(Records contained in a dataset)
--
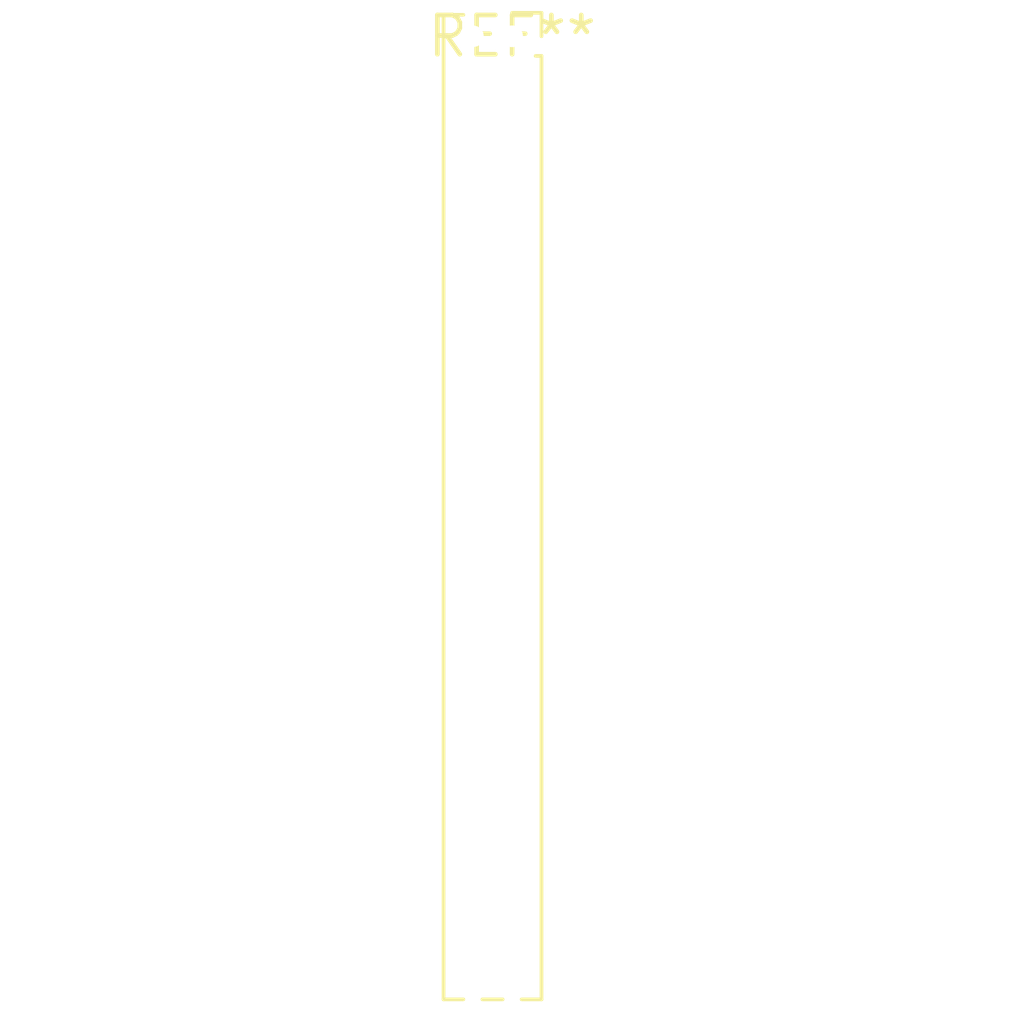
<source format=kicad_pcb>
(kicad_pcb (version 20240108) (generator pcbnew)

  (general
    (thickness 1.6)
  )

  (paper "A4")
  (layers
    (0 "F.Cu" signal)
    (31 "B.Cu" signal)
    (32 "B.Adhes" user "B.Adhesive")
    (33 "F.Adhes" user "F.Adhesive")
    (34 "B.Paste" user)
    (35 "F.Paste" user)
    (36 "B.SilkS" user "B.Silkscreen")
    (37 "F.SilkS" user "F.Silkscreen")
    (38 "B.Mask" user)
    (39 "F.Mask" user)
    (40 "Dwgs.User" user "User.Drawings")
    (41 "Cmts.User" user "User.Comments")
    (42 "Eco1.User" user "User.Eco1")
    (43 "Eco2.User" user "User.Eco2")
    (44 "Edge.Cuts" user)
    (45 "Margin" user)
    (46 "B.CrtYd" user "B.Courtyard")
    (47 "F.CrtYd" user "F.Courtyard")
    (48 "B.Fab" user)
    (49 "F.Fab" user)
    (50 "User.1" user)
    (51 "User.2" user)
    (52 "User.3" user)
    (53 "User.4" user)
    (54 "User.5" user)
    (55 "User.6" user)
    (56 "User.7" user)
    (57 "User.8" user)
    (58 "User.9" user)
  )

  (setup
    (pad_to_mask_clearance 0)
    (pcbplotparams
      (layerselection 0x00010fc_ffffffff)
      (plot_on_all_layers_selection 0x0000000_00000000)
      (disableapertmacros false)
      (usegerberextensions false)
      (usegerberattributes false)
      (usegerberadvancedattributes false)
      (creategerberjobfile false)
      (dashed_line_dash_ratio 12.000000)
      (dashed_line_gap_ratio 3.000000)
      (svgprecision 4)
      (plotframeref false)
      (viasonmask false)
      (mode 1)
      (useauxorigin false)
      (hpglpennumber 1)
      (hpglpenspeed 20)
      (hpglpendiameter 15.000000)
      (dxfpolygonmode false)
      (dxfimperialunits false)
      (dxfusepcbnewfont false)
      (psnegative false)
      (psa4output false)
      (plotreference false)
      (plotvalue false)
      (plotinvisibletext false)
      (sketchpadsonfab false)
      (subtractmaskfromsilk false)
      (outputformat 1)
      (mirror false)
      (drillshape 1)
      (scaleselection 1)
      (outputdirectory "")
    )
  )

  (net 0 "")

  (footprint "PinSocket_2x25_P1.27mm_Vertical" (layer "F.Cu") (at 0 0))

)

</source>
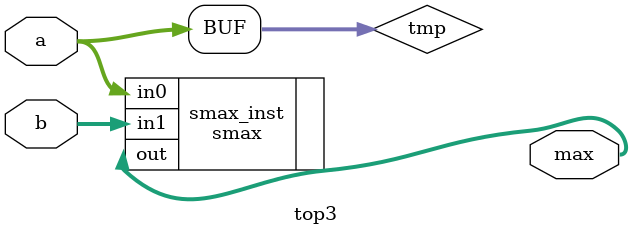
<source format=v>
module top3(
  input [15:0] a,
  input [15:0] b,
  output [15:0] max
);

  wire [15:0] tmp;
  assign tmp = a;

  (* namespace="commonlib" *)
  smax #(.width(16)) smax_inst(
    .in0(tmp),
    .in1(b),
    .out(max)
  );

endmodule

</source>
--
#### About this exercise
A single number is the whole answer: the number of lines in the entries that include "SilkS".

#### Solution for this task
2